Vergi barışı,
Hazine'ye varlık barışından daha çok gelir getirir
Geçen günlerde yine vergi affı dedikoduları çıktı. Bu
arada bir toplantıda Maliye Bakanı, vergide af
olmayacağını hatta bunun anayasaya dahi yazılması
gerektiğini söyledi. Bakanın basına yansıyan demeci
dikkatlice okunduğunda, vergide derken, vergi aslını
kastettiği izlenimini edindik.
Biz de yazımızda bunu irdeleyelim, yani vergi aslında af
olur mu sorusunun cevabını irdeleyelim istedik.

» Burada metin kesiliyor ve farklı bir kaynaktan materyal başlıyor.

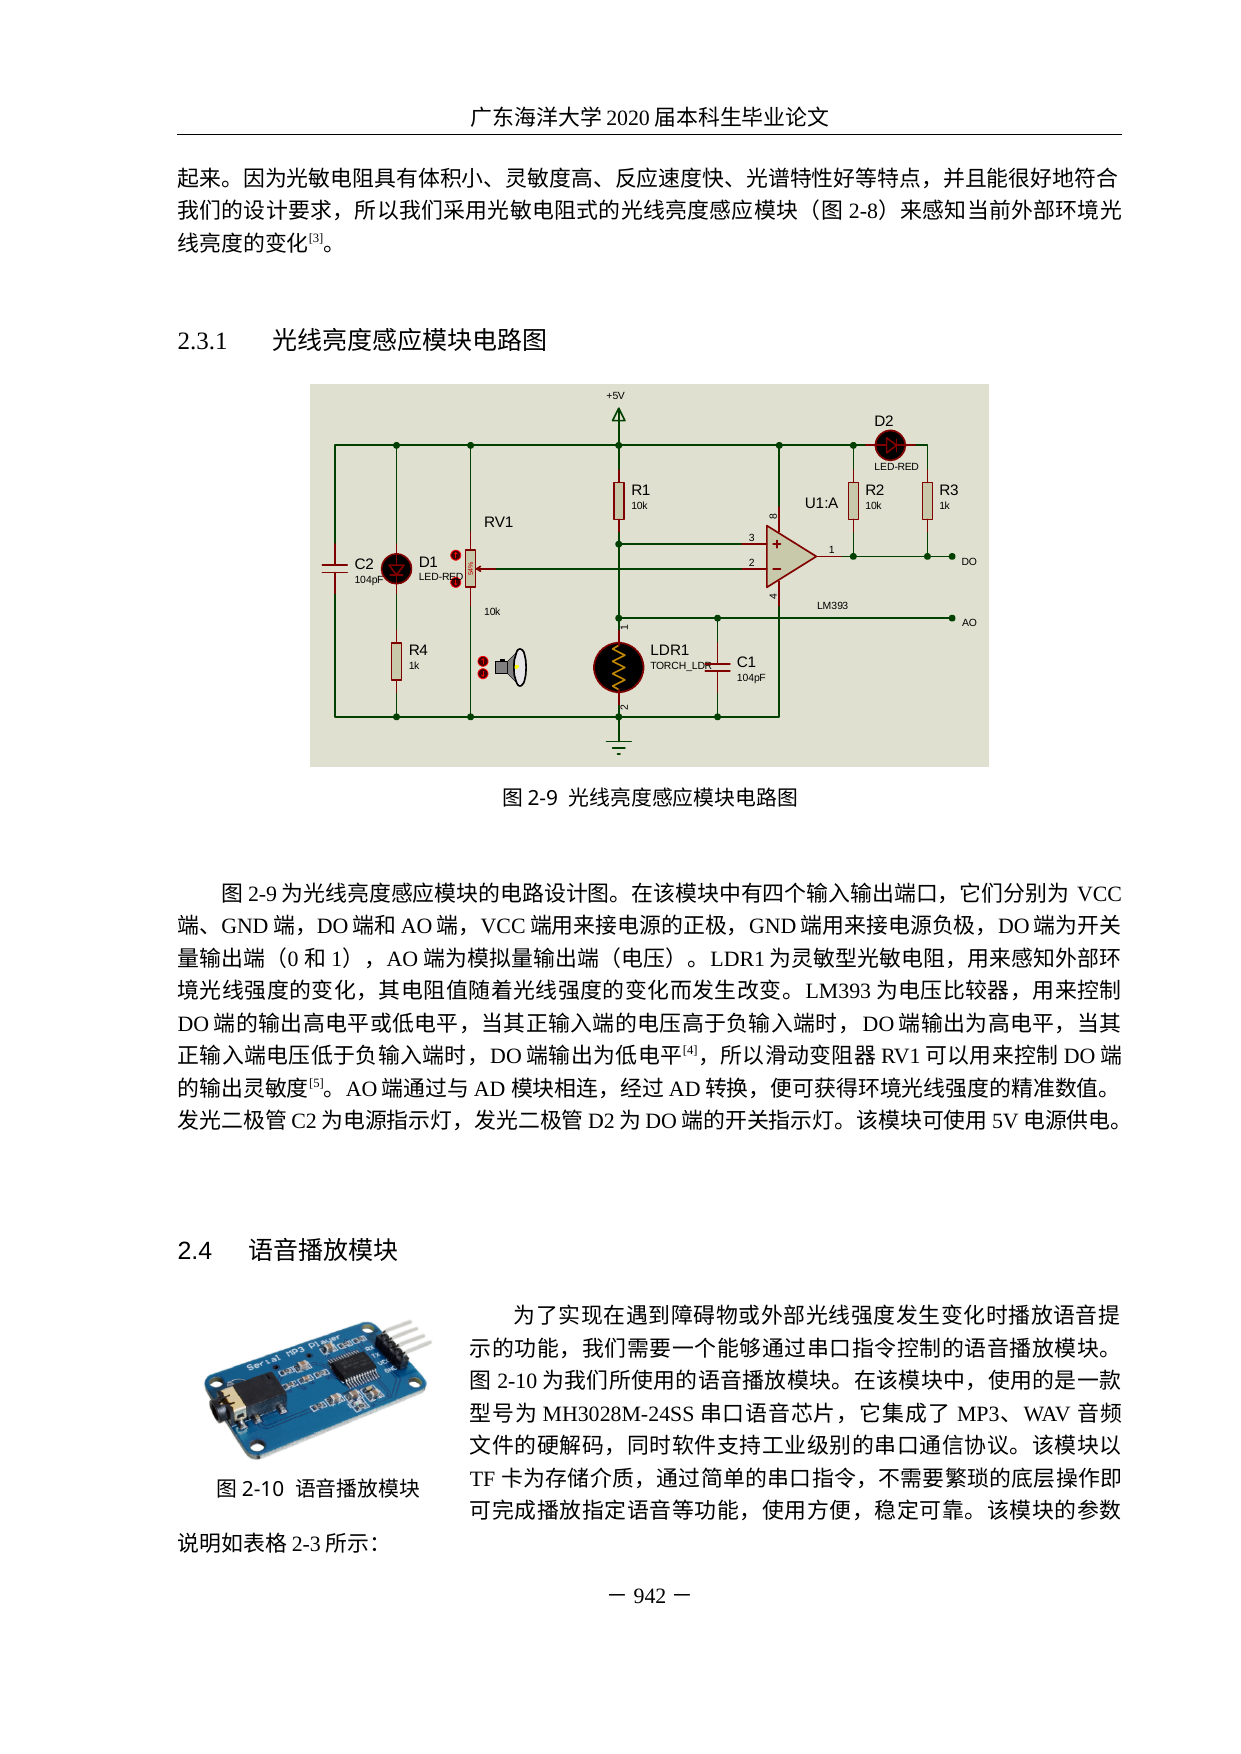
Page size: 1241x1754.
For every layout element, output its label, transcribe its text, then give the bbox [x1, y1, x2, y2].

subtitle 语音播放模块 [177, 1216, 1122, 1281]
subtitle 光线亮度感应模块电路图 [177, 306, 1122, 371]
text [177, 160, 1122, 258]
text 为了实现在遇到障碍物或外部光线强度发生变化时播放语音提示的功能，我们需要一个能够通过串口指令控制的语音播放模块。图 2-10为我们所使用的语音播放模块。在该模块中，使用的是一款型号为MH3028M-24SS串口语音芯片，它集成了 MP3、WAV 音频文件的硬解码，同时软件支持工业级别的串口通信协议。该模块以TF 卡为存储介质，通过简单的串口指令，不需要繁琐的底层操作即可完成播放指定语音等功能，使用方便，稳定可靠。该模块的参数说明如表格 2-3所示： [177, 1298, 1122, 1558]
text 图 2-9为光线亮度感应模块的电路设计图。在该模块中有四个输入输出端口，它们分别为VCC端、GND端，DO端和AO端，VCC端用来接电源的正极，GND端用来接电源负极，DO端为开关量输出端（0 和 1），AO 端为模拟量输出端（电压）。LDR1为灵敏型光敏电阻，用来感知外部环境光线强度的变化，其电阻值随着光线强度的变化而发生改变。LM393为电压比较器，用来控制DO端的输出高电平或低电平，当其正输入端的电压高于负输入端时，DO端输出为高电平，当其正输入端电压低于负输入端时，DO端输出为低电平[4]，所以滑动变阻器RV1可以用来控制DO端的输出灵敏度[5]。AO端通过与AD 模块相连，经过AD转换，便可获得环境光线强度的精准数值。发光二极管C2为电源指示灯，发光二极管D2为DO端的开关指示灯。该模块可使用5V电源供电。 [177, 875, 1122, 1135]
picture [197, 1313, 440, 1465]
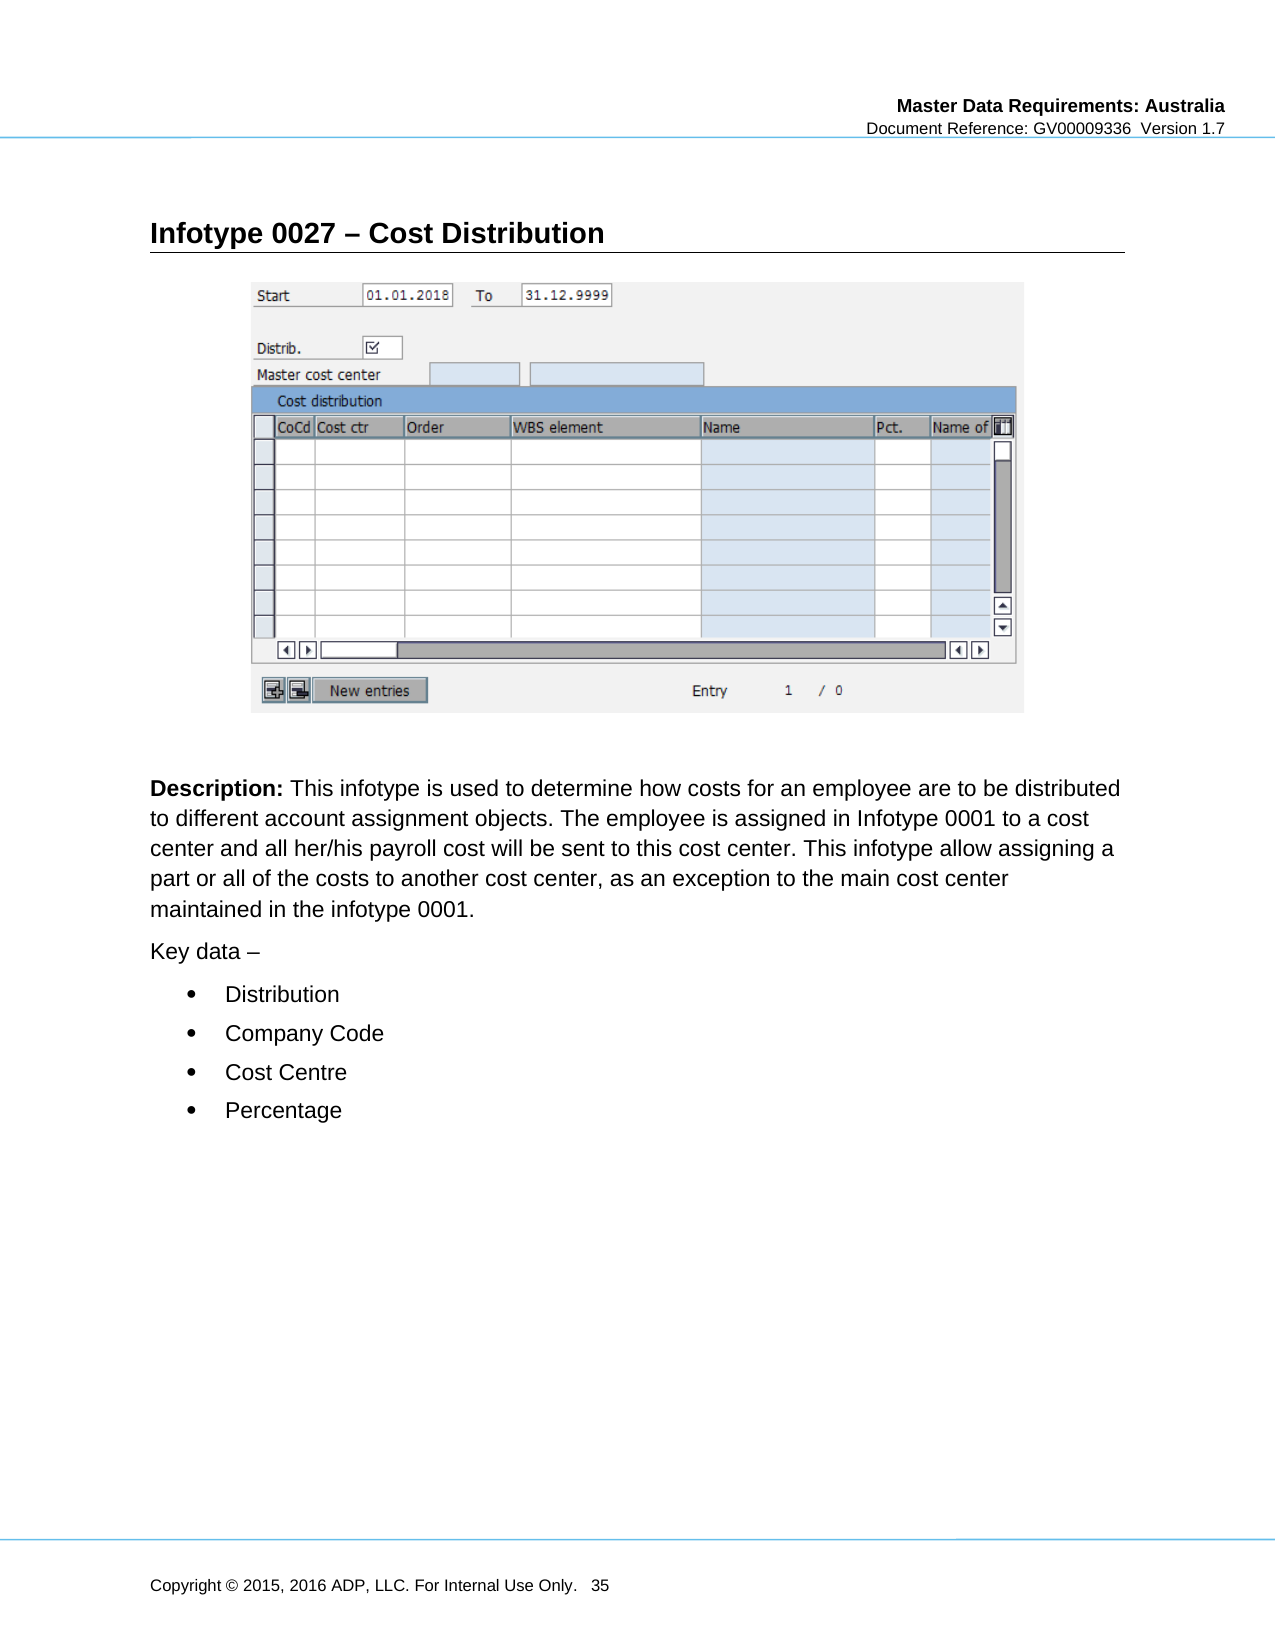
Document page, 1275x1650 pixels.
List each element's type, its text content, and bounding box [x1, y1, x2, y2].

list Company Code [187, 1020, 1125, 1046]
list Distribution [187, 981, 1125, 1007]
list Cost Centre [187, 1059, 1125, 1085]
subtitle Infotype 0027 – Cost Distribution [150, 216, 1125, 252]
text Description: This infotype is used to determine how costs for an employee are to be distributed to different account assignment objects. The employee is assigned in Infotype 0001 to a cost center and all her/his payroll cost will be sent to this cost center. This infotype allow assigning a part or all of the costs to another cost center, as an exception to the main cost center maintained in the infotype 0001. [150, 775, 1125, 922]
text Key data – [150, 938, 1125, 964]
picture [250, 282, 1025, 713]
list Percentage [187, 1097, 1125, 1124]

Uygulamada yasa koyucular, "af kanunu" veya "af"
sözcüklerini kullanmaktan, bu kavramın yaratacağı
olumsuz çağrışımlar veya tepkilerden çekinerek
kaçınırlar. Nitekim ülkemizde çıkarılmış vergi af
yasalarında da 1960 öncesinde "terkin" veya "tasfiye",
1960 sonrasında "vergi cezalarının tasfiyesi",
"tahsilatın hızlandırılması", "özel uzlaşma" gibi
adların kullanıldığını görmekteyiz. Bu gözlemi, yabancı
ülkeler için de yapmak mümkündür. Bu konuda en ilginç
örneği Teksas eyaleti oluşturmaktadır. Bu eyaletçe kabul
edilen af programlarından birisinde, vergi affı
uygulaması "maziyi temizleme programı (wipe the slate
clean) olarak adlandırılmıştır.
Af yetkisi, anayasal dayanağını anayasanın 87 ve 104.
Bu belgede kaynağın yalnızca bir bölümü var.